Proper Phone Etiquette Still Viewed as Critical Business Tool

Proper Phone Etiquette Still Viewed as Critical Business Tool

In this age of e-mail and Web sites, it's easy for kitchen and bath specialists to forget about the humble telephone. But, the fact remains that the phone is, and will continue to be, the way most of our customers and prospects will reach kitchen/ bath retailers in the coming decade.

Attitude is everything. Customers and prospects deserve to speak to someone who's positive and cheerful. Many of the people who call will be calling you for the first time. An indifferent greeting, whether by a person or machine, is as bad as having a dirty showroom or a rude and ill-kempt receptionist. You'll lose potential clients immediately.

Bouncing people around is also bad. Do you enjoy talking to three or four strangers just to obtain basic information? Of course not, and neither will people who call you.
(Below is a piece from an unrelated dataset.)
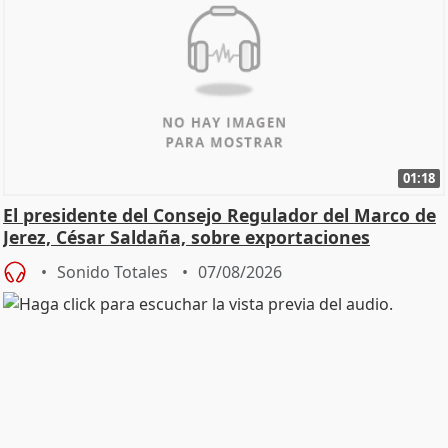
01:18
El presidente del Consejo Regulador del Marco de
Jerez, César Saldaña, sobre exportaciones
Sonido Totales
07/08/2026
Your employees should not simply pass callers from extension to extension. If the person who answers doesn't know the answer to a question, they should find that answer out quickly and professionally.

Don't let your employees leave people hanging. Your callers should be offered additional help or information. There should be an active attempt to find out who is calling and what can be done for them. 

Another telephone-related issue is your telephone book listing. Many dealers use their Yellow Pages listing as their only advertising, but few use it effectively. Spell out your services, be sure you have a street address in your ad and be equally certain you list your business hours. 

Finally, don't forget to turn off the telephone you're carrying when consulting face-to-face with a client or prospect. Taking an outside call conveys the message that the client or prospect is not important.

If the call you're expecting is urgent, be sure the person you're talking to knows about it. Say something like: "We may be interrupted by a call I need to take, but I promise to make it brief so it won't take up your time." Then excuse yourself again if the call comes, and keep it short.